それが現実であることを、彼女も分かっていたからである。
「僕には、なにもないんだ」
高橋は続ける。
「肩が弱い、すぐれた才能があるわけでもない、ただ捕手がしたかった……だけど、それすら許されなかった」
なおも続けた。
「天才たちの気まぐれで、捕手をさせてもらっていた……彼らがいなかったら、もっとはやくに捕手を辞めさせられていたよ」
高橋は、つらくなっていた
「分かるだろう、夏目さん……これ以上言わせないでくれよ……惨めになるから」
夏目は、否定しようとした
「私は、そんなつもりじゃない」
夏目は続けた。
「肩が弱くても、できることはあるよ。リードとか、配球とか——」
「意味がないよ。

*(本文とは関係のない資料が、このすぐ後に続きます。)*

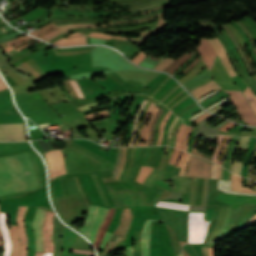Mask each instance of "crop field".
Listing matches in <instances>:
<instances>
[{
    "instance_id": "obj_1",
    "label": "crop field",
    "mask_w": 256,
    "mask_h": 256,
    "mask_svg": "<svg viewBox=\"0 0 256 256\" xmlns=\"http://www.w3.org/2000/svg\"><path fill=\"white\" fill-rule=\"evenodd\" d=\"M29 191L46 185L45 167L34 150L16 155ZM18 192L28 191L14 155L5 157ZM4 157H0V196L17 193Z\"/></svg>"
},
{
    "instance_id": "obj_2",
    "label": "crop field",
    "mask_w": 256,
    "mask_h": 256,
    "mask_svg": "<svg viewBox=\"0 0 256 256\" xmlns=\"http://www.w3.org/2000/svg\"><path fill=\"white\" fill-rule=\"evenodd\" d=\"M231 95V100L237 111L240 113L245 122L249 125H256V116L253 114L248 101L241 91H225Z\"/></svg>"
},
{
    "instance_id": "obj_3",
    "label": "crop field",
    "mask_w": 256,
    "mask_h": 256,
    "mask_svg": "<svg viewBox=\"0 0 256 256\" xmlns=\"http://www.w3.org/2000/svg\"><path fill=\"white\" fill-rule=\"evenodd\" d=\"M27 140L24 123L0 125V141Z\"/></svg>"
},
{
    "instance_id": "obj_4",
    "label": "crop field",
    "mask_w": 256,
    "mask_h": 256,
    "mask_svg": "<svg viewBox=\"0 0 256 256\" xmlns=\"http://www.w3.org/2000/svg\"><path fill=\"white\" fill-rule=\"evenodd\" d=\"M45 155L47 158L51 179L57 175L66 173L60 150L50 151Z\"/></svg>"
},
{
    "instance_id": "obj_5",
    "label": "crop field",
    "mask_w": 256,
    "mask_h": 256,
    "mask_svg": "<svg viewBox=\"0 0 256 256\" xmlns=\"http://www.w3.org/2000/svg\"><path fill=\"white\" fill-rule=\"evenodd\" d=\"M45 212V210L38 208L33 220V229L36 237V251L40 252H43L42 226Z\"/></svg>"
},
{
    "instance_id": "obj_6",
    "label": "crop field",
    "mask_w": 256,
    "mask_h": 256,
    "mask_svg": "<svg viewBox=\"0 0 256 256\" xmlns=\"http://www.w3.org/2000/svg\"><path fill=\"white\" fill-rule=\"evenodd\" d=\"M27 207L20 206L17 214V228H18V235L20 240V255L19 256H25L26 250H27V238L25 235L23 220L24 215Z\"/></svg>"
},
{
    "instance_id": "obj_7",
    "label": "crop field",
    "mask_w": 256,
    "mask_h": 256,
    "mask_svg": "<svg viewBox=\"0 0 256 256\" xmlns=\"http://www.w3.org/2000/svg\"><path fill=\"white\" fill-rule=\"evenodd\" d=\"M208 40L211 42L214 50L219 55L220 60H221L222 64L225 66L230 78L236 76V73H235V71H234V69H233V67H232V65H231V63H230V61H229V59L226 55V50L222 46L223 44L221 45L220 41L217 38H215L213 40H210V39H208Z\"/></svg>"
},
{
    "instance_id": "obj_8",
    "label": "crop field",
    "mask_w": 256,
    "mask_h": 256,
    "mask_svg": "<svg viewBox=\"0 0 256 256\" xmlns=\"http://www.w3.org/2000/svg\"><path fill=\"white\" fill-rule=\"evenodd\" d=\"M53 213L47 211L44 226H43V233H44V244H45V251L53 252V243H52V226H53Z\"/></svg>"
},
{
    "instance_id": "obj_9",
    "label": "crop field",
    "mask_w": 256,
    "mask_h": 256,
    "mask_svg": "<svg viewBox=\"0 0 256 256\" xmlns=\"http://www.w3.org/2000/svg\"><path fill=\"white\" fill-rule=\"evenodd\" d=\"M201 58L206 63L209 69H211L214 57L217 55L213 50L209 41L204 38L202 44L197 48Z\"/></svg>"
},
{
    "instance_id": "obj_10",
    "label": "crop field",
    "mask_w": 256,
    "mask_h": 256,
    "mask_svg": "<svg viewBox=\"0 0 256 256\" xmlns=\"http://www.w3.org/2000/svg\"><path fill=\"white\" fill-rule=\"evenodd\" d=\"M163 221V220H159ZM152 220H147L141 236L142 256H149V243L151 235Z\"/></svg>"
},
{
    "instance_id": "obj_11",
    "label": "crop field",
    "mask_w": 256,
    "mask_h": 256,
    "mask_svg": "<svg viewBox=\"0 0 256 256\" xmlns=\"http://www.w3.org/2000/svg\"><path fill=\"white\" fill-rule=\"evenodd\" d=\"M99 205H90L86 219L80 228V232L83 233L87 238L89 237L90 228L93 224L95 215L97 213Z\"/></svg>"
},
{
    "instance_id": "obj_12",
    "label": "crop field",
    "mask_w": 256,
    "mask_h": 256,
    "mask_svg": "<svg viewBox=\"0 0 256 256\" xmlns=\"http://www.w3.org/2000/svg\"><path fill=\"white\" fill-rule=\"evenodd\" d=\"M216 89H222V88L220 87V85L218 83H216L213 80V81H211V82H209V83H207L203 86H200V87H198V88H196V89H194L190 92L194 95V97L197 100V99L205 96L206 94H208V93H210V92H212Z\"/></svg>"
},
{
    "instance_id": "obj_13",
    "label": "crop field",
    "mask_w": 256,
    "mask_h": 256,
    "mask_svg": "<svg viewBox=\"0 0 256 256\" xmlns=\"http://www.w3.org/2000/svg\"><path fill=\"white\" fill-rule=\"evenodd\" d=\"M7 216L8 214L0 212V229L2 232V237L5 242V251L3 256H10V252H11V241L9 239L8 231L5 225V217Z\"/></svg>"
},
{
    "instance_id": "obj_14",
    "label": "crop field",
    "mask_w": 256,
    "mask_h": 256,
    "mask_svg": "<svg viewBox=\"0 0 256 256\" xmlns=\"http://www.w3.org/2000/svg\"><path fill=\"white\" fill-rule=\"evenodd\" d=\"M107 211H108V209L101 208V207L98 210L97 216L95 218V221L92 226L91 233H90V240L92 241V243H94V241H95L96 233L99 229V226L102 224Z\"/></svg>"
},
{
    "instance_id": "obj_15",
    "label": "crop field",
    "mask_w": 256,
    "mask_h": 256,
    "mask_svg": "<svg viewBox=\"0 0 256 256\" xmlns=\"http://www.w3.org/2000/svg\"><path fill=\"white\" fill-rule=\"evenodd\" d=\"M114 211H115V209H110L109 210V212H108V214H107L103 224L100 227V230H99V232L97 234V238H96V241H95V247L96 248H98L99 243H100V241H101V239H102V237L104 235V232H105L106 228L109 226V224L111 222V219H112V217L114 215Z\"/></svg>"
},
{
    "instance_id": "obj_16",
    "label": "crop field",
    "mask_w": 256,
    "mask_h": 256,
    "mask_svg": "<svg viewBox=\"0 0 256 256\" xmlns=\"http://www.w3.org/2000/svg\"><path fill=\"white\" fill-rule=\"evenodd\" d=\"M26 231L29 237L28 240V256L35 255V237L32 230V224L25 220Z\"/></svg>"
},
{
    "instance_id": "obj_17",
    "label": "crop field",
    "mask_w": 256,
    "mask_h": 256,
    "mask_svg": "<svg viewBox=\"0 0 256 256\" xmlns=\"http://www.w3.org/2000/svg\"><path fill=\"white\" fill-rule=\"evenodd\" d=\"M53 44L62 45V46L85 45L87 44V41H86V36H81V37L71 38V39L61 38L60 40H58Z\"/></svg>"
},
{
    "instance_id": "obj_18",
    "label": "crop field",
    "mask_w": 256,
    "mask_h": 256,
    "mask_svg": "<svg viewBox=\"0 0 256 256\" xmlns=\"http://www.w3.org/2000/svg\"><path fill=\"white\" fill-rule=\"evenodd\" d=\"M195 52H193L191 54L182 55L177 60H175L169 67H167L165 69V71L172 74L176 69H178L182 64H184L188 59H190Z\"/></svg>"
},
{
    "instance_id": "obj_19",
    "label": "crop field",
    "mask_w": 256,
    "mask_h": 256,
    "mask_svg": "<svg viewBox=\"0 0 256 256\" xmlns=\"http://www.w3.org/2000/svg\"><path fill=\"white\" fill-rule=\"evenodd\" d=\"M242 177H238L234 174H232L231 180H232V190L235 191H241V192H249V193H256V191H253L249 188L242 187Z\"/></svg>"
},
{
    "instance_id": "obj_20",
    "label": "crop field",
    "mask_w": 256,
    "mask_h": 256,
    "mask_svg": "<svg viewBox=\"0 0 256 256\" xmlns=\"http://www.w3.org/2000/svg\"><path fill=\"white\" fill-rule=\"evenodd\" d=\"M9 235H10V239H11L12 245H13L12 256H18L19 255V241H18L16 226H11V228H9Z\"/></svg>"
},
{
    "instance_id": "obj_21",
    "label": "crop field",
    "mask_w": 256,
    "mask_h": 256,
    "mask_svg": "<svg viewBox=\"0 0 256 256\" xmlns=\"http://www.w3.org/2000/svg\"><path fill=\"white\" fill-rule=\"evenodd\" d=\"M81 25H95V24H75V25H61V26H58L59 29H60V32L58 34H56L55 36L45 40V41H50L52 40L53 38L65 33V32H68V28H80V27H89V26H81ZM103 27H108L107 25H101L100 27H93V28H103Z\"/></svg>"
},
{
    "instance_id": "obj_22",
    "label": "crop field",
    "mask_w": 256,
    "mask_h": 256,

最終的に、肩で評価されるから」
それが現実だった。
夏目は、言葉を失う。
分かっているからこそ、何も言えなかった。
「それじゃ、僕はこれで帰らせてもらうよ」
背を向ける高橋に、夏目は声をかける。
「待ってよ、高橋君」
夏目は廊下に出た高橋に向かって叫んだ
「今の野球部、8人しかいないの!」
その言葉に、高橋の足が止まった。
振り返らないまま、立ちつくす。
「このままだと、試合にも出られないの」
静かな廊下に、夏目の声だけが響く。
「たとえどんなことを言われてきたとしても、私は高橋君が必要なの!」
高橋は、何も言わなかった。
だが、それでも高橋は歩みをとめなかった。
遠ざかっていく高橋の後ろ姿を見つめながら、夏目は、胸の奥が少しだけ痛むのを感じていた。